Collected data
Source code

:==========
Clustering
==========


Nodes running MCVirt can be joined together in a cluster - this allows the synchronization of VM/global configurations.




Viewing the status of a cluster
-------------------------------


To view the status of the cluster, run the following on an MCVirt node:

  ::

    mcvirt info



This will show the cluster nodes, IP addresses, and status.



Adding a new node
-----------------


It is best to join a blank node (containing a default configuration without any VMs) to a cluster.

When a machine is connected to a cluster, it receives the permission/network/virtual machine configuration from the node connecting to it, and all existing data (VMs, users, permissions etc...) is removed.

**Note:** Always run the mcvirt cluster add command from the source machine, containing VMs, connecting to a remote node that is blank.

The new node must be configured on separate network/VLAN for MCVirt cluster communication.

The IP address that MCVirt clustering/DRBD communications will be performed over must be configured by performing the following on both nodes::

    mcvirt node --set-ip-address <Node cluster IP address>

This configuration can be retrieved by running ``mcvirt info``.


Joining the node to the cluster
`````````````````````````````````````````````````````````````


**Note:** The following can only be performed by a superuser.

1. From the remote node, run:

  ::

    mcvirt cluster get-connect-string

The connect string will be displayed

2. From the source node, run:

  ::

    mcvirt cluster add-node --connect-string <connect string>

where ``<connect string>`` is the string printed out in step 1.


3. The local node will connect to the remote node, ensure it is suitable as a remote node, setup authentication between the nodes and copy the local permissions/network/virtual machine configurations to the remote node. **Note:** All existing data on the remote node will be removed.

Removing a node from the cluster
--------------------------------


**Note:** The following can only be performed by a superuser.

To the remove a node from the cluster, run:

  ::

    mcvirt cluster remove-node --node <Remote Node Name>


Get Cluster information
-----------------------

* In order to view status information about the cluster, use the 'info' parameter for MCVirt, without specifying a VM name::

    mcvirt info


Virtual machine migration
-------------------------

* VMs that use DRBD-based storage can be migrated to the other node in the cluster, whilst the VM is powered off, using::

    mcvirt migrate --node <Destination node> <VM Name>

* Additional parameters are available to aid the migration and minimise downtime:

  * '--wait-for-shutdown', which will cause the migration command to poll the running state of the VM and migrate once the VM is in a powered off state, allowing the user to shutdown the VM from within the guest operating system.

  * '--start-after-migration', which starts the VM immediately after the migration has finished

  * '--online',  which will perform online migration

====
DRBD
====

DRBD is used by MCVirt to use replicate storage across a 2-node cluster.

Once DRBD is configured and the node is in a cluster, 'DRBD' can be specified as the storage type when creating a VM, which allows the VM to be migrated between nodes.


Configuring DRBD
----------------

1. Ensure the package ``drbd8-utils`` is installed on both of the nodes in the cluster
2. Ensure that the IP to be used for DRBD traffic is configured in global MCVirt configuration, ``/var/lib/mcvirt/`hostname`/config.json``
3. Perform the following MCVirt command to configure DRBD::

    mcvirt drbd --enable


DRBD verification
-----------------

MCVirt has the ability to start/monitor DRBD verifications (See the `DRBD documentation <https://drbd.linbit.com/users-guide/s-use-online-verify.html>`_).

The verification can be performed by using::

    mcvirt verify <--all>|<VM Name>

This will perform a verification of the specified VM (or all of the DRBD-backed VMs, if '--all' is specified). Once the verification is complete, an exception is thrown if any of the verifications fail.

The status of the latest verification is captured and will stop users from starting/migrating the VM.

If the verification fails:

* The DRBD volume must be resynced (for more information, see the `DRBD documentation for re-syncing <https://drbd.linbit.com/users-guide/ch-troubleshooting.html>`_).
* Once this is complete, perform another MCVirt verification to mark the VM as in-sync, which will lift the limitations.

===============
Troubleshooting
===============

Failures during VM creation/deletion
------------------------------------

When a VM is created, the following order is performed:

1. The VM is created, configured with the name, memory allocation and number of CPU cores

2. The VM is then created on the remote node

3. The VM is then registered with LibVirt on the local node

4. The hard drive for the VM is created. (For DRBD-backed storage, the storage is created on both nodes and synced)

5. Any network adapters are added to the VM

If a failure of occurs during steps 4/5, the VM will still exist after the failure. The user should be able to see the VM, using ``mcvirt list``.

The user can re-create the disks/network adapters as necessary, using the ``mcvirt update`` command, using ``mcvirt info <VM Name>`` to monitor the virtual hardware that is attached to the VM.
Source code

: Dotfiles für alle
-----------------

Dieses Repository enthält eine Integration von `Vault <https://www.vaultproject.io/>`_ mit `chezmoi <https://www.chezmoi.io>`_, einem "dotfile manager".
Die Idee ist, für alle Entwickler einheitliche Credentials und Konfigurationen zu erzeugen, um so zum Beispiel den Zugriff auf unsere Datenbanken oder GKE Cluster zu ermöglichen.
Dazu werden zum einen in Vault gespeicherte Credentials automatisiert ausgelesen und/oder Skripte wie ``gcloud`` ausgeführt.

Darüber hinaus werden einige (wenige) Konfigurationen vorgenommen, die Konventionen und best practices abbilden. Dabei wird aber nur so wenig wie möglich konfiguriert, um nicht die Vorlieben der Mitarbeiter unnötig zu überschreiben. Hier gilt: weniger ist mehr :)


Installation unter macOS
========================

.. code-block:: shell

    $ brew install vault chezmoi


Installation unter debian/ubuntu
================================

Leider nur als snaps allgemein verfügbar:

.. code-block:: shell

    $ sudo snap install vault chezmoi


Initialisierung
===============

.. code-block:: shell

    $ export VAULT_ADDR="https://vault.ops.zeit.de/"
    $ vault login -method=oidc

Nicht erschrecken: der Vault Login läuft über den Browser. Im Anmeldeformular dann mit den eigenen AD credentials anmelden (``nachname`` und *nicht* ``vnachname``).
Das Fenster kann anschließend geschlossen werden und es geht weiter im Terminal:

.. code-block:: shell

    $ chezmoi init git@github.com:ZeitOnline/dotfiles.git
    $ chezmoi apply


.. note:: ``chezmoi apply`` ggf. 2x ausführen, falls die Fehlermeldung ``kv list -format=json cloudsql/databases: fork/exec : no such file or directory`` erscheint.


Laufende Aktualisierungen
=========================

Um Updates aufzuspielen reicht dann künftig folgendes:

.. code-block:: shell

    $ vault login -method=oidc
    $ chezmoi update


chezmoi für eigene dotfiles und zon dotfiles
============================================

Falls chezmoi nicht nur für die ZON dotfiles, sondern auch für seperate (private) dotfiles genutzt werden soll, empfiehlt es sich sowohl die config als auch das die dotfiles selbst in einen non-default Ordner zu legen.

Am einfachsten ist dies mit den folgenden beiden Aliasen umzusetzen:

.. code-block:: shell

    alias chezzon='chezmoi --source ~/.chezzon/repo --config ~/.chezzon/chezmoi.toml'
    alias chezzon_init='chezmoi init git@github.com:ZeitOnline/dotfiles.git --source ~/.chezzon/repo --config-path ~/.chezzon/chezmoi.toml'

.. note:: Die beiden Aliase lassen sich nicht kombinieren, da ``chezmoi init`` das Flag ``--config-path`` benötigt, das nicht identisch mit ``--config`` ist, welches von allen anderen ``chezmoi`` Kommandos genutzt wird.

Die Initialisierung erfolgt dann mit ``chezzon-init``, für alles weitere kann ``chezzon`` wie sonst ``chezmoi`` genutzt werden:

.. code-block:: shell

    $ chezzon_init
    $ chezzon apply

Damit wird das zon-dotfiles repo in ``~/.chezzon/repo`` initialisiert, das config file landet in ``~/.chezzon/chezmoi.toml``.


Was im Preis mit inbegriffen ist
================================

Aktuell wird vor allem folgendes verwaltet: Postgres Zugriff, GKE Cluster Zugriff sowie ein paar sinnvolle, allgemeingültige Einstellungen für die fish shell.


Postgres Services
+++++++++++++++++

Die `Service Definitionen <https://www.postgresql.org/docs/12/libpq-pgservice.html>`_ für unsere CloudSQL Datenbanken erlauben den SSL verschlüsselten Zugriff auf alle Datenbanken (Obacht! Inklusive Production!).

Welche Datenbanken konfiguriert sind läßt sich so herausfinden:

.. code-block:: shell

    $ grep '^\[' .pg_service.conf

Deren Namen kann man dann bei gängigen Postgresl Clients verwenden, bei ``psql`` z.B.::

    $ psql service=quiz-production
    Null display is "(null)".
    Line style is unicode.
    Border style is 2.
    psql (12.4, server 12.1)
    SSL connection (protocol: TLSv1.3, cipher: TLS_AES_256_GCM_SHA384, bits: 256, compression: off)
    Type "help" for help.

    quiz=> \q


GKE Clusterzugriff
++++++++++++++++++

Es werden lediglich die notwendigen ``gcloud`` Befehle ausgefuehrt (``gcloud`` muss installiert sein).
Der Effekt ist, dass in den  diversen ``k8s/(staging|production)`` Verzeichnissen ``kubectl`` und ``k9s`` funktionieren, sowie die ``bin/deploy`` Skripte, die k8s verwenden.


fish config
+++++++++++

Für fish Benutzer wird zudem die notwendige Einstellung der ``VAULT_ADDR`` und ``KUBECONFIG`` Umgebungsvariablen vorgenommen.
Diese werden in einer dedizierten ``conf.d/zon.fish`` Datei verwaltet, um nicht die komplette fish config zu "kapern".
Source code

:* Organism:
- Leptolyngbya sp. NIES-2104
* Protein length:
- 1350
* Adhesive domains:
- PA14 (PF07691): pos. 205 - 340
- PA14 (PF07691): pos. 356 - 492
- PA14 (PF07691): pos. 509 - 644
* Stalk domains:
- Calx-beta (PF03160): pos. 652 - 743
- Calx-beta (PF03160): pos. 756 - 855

Exercise: Could you retype exactly the lines above, starting at the line that contains "Falls chezmoi nicht" and ending at the line that contains "alias chezzon='chezmoi --source", and nothing more?

Answer to the problem:
Falls chezmoi nicht nur für die ZON dotfiles, sondern auch für seperate (private) dotfiles genutzt werden soll, empfiehlt es sich sowohl die config als auch das die dotfiles selbst in einen non-default Ordner zu legen.

Am einfachsten ist dies mit den folgenden beiden Aliasen umzusetzen:

.. code-block:: shell

    alias chezzon='chezmoi --source ~/.chezzon/repo --config ~/.chezzon/chezmoi.toml'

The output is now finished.